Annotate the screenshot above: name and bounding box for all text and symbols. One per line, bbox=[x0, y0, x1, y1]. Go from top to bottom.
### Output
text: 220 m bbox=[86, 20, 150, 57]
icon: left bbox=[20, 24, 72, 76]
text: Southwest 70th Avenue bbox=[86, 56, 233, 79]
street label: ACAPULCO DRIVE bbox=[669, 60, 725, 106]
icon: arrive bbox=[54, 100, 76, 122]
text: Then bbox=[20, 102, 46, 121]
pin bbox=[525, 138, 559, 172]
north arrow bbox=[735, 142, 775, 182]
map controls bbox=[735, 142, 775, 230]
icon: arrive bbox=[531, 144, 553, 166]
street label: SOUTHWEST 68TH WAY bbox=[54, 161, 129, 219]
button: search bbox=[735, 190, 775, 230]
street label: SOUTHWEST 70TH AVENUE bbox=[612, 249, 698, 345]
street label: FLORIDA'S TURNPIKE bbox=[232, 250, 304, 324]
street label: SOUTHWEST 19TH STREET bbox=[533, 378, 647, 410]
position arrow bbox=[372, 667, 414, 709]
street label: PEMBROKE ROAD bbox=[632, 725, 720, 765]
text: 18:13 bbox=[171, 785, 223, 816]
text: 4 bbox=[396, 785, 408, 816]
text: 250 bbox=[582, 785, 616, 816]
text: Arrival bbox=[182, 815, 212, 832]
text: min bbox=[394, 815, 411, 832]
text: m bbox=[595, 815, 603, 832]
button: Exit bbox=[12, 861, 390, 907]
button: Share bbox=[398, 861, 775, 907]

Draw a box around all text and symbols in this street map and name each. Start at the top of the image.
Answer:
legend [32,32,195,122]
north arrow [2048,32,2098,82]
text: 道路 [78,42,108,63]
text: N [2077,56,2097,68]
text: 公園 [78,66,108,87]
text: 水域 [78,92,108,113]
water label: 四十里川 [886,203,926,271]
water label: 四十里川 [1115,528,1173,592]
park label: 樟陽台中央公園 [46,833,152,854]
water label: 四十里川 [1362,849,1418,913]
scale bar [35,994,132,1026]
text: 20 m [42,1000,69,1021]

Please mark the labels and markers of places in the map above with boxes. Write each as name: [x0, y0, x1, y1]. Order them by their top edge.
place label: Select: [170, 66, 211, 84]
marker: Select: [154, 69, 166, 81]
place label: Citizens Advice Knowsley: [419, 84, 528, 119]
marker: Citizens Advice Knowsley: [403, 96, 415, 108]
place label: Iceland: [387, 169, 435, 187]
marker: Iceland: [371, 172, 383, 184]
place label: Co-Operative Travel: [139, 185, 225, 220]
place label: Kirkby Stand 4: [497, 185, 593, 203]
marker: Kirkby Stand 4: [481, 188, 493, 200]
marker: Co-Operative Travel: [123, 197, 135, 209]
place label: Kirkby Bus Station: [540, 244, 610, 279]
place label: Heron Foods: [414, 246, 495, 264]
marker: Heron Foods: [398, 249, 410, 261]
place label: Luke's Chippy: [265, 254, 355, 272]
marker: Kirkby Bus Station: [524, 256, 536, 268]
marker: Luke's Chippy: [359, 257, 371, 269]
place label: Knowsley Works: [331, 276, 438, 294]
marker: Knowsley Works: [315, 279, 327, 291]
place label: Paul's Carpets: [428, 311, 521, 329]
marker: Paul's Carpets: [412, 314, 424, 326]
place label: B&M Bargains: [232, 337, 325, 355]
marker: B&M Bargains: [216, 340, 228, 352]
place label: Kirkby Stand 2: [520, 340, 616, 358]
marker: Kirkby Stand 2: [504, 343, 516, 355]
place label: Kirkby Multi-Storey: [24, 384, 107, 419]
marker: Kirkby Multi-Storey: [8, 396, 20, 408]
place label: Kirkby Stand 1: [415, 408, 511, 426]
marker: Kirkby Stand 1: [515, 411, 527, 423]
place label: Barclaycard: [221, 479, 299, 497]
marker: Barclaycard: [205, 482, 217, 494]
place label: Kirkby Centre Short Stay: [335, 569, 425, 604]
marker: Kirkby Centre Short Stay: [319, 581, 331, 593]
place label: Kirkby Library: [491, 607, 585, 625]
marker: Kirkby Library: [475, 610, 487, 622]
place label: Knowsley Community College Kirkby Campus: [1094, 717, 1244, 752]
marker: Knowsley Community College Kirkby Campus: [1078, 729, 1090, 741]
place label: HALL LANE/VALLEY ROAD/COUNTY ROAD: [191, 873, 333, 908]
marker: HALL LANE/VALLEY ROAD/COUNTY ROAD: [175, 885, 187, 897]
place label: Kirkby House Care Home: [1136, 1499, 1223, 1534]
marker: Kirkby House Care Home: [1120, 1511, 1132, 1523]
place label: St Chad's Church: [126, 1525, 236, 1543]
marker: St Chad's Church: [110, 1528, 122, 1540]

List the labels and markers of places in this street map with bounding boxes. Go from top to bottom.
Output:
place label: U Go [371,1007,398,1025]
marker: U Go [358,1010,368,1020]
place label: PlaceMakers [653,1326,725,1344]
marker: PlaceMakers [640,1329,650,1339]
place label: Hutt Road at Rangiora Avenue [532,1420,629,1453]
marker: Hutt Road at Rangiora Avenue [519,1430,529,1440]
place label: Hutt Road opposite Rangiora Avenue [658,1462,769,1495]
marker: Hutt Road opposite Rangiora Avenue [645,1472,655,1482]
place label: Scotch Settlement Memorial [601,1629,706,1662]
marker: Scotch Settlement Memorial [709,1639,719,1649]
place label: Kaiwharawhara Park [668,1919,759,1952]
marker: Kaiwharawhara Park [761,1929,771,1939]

## Assignment
Each line of the listing is to be repeated exactly.

## Answer to this problem
Annotate the screenshot above: name and bounding box for all text and symbols. One per line, bbox=[x0, y0, x1, y1]. Go from top to bottom.
### Output
text: 220 m bbox=[86, 20, 150, 57]
icon: left bbox=[20, 24, 72, 76]
text: Southwest 70th Avenue bbox=[86, 56, 233, 79]
street label: ACAPULCO DRIVE bbox=[669, 60, 725, 106]
icon: arrive bbox=[54, 100, 76, 122]
text: Then bbox=[20, 102, 46, 121]
pin bbox=[525, 138, 559, 172]
north arrow bbox=[735, 142, 775, 182]
map controls bbox=[735, 142, 775, 230]
icon: arrive bbox=[531, 144, 553, 166]
street label: SOUTHWEST 68TH WAY bbox=[54, 161, 129, 219]
button: search bbox=[735, 190, 775, 230]
street label: SOUTHWEST 70TH AVENUE bbox=[612, 249, 698, 345]
street label: FLORIDA'S TURNPIKE bbox=[232, 250, 304, 324]
street label: SOUTHWEST 19TH STREET bbox=[533, 378, 647, 410]
position arrow bbox=[372, 667, 414, 709]
street label: PEMBROKE ROAD bbox=[632, 725, 720, 765]
text: 18:13 bbox=[171, 785, 223, 816]
text: 4 bbox=[396, 785, 408, 816]
text: 250 bbox=[582, 785, 616, 816]
text: Arrival bbox=[182, 815, 212, 832]
text: min bbox=[394, 815, 411, 832]
text: m bbox=[595, 815, 603, 832]
button: Exit bbox=[12, 861, 390, 907]
button: Share bbox=[398, 861, 775, 907]

Draw a box around all text and symbols in this street map and name each. Start at the top of the image.
Answer:
legend [32,32,195,122]
north arrow [2048,32,2098,82]
text: 道路 [78,42,108,63]
text: N [2077,56,2097,68]
text: 公園 [78,66,108,87]
text: 水域 [78,92,108,113]
water label: 四十里川 [886,203,926,271]
water label: 四十里川 [1115,528,1173,592]
park label: 樟陽台中央公園 [46,833,152,854]
water label: 四十里川 [1362,849,1418,913]
scale bar [35,994,132,1026]
text: 20 m [42,1000,69,1021]

Please mark the labels and markers of places in the map above with boxes. Write each as name: [x0, y0, x1, y1]. Order them by their top edge.
place label: Select: [170, 66, 211, 84]
marker: Select: [154, 69, 166, 81]
place label: Citizens Advice Knowsley: [419, 84, 528, 119]
marker: Citizens Advice Knowsley: [403, 96, 415, 108]
place label: Iceland: [387, 169, 435, 187]
marker: Iceland: [371, 172, 383, 184]
place label: Co-Operative Travel: [139, 185, 225, 220]
place label: Kirkby Stand 4: [497, 185, 593, 203]
marker: Kirkby Stand 4: [481, 188, 493, 200]
marker: Co-Operative Travel: [123, 197, 135, 209]
place label: Kirkby Bus Station: [540, 244, 610, 279]
place label: Heron Foods: [414, 246, 495, 264]
marker: Heron Foods: [398, 249, 410, 261]
place label: Luke's Chippy: [265, 254, 355, 272]
marker: Kirkby Bus Station: [524, 256, 536, 268]
marker: Luke's Chippy: [359, 257, 371, 269]
place label: Knowsley Works: [331, 276, 438, 294]
marker: Knowsley Works: [315, 279, 327, 291]
place label: Paul's Carpets: [428, 311, 521, 329]
marker: Paul's Carpets: [412, 314, 424, 326]
place label: B&M Bargains: [232, 337, 325, 355]
marker: B&M Bargains: [216, 340, 228, 352]
place label: Kirkby Stand 2: [520, 340, 616, 358]
marker: Kirkby Stand 2: [504, 343, 516, 355]
place label: Kirkby Multi-Storey: [24, 384, 107, 419]
marker: Kirkby Multi-Storey: [8, 396, 20, 408]
place label: Kirkby Stand 1: [415, 408, 511, 426]
marker: Kirkby Stand 1: [515, 411, 527, 423]
place label: Barclaycard: [221, 479, 299, 497]
marker: Barclaycard: [205, 482, 217, 494]
place label: Kirkby Centre Short Stay: [335, 569, 425, 604]
marker: Kirkby Centre Short Stay: [319, 581, 331, 593]
place label: Kirkby Library: [491, 607, 585, 625]
marker: Kirkby Library: [475, 610, 487, 622]
place label: Knowsley Community College Kirkby Campus: [1094, 717, 1244, 752]
marker: Knowsley Community College Kirkby Campus: [1078, 729, 1090, 741]
place label: HALL LANE/VALLEY ROAD/COUNTY ROAD: [191, 873, 333, 908]
marker: HALL LANE/VALLEY ROAD/COUNTY ROAD: [175, 885, 187, 897]
place label: Kirkby House Care Home: [1136, 1499, 1223, 1534]
marker: Kirkby House Care Home: [1120, 1511, 1132, 1523]
place label: St Chad's Church: [126, 1525, 236, 1543]
marker: St Chad's Church: [110, 1528, 122, 1540]

List the labels and markers of places in this street map with bounding boxes. Go from top to bottom.
Output:
place label: U Go [371,1007,398,1025]
marker: U Go [358,1010,368,1020]
place label: PlaceMakers [653,1326,725,1344]
marker: PlaceMakers [640,1329,650,1339]
place label: Hutt Road at Rangiora Avenue [532,1420,629,1453]
marker: Hutt Road at Rangiora Avenue [519,1430,529,1440]
place label: Hutt Road opposite Rangiora Avenue [658,1462,769,1495]
marker: Hutt Road opposite Rangiora Avenue [645,1472,655,1482]
place label: Scotch Settlement Memorial [601,1629,706,1662]
marker: Scotch Settlement Memorial [709,1639,719,1649]
place label: Kaiwharawhara Park [668,1919,759,1952]
marker: Kaiwharawhara Park [761,1929,771,1939]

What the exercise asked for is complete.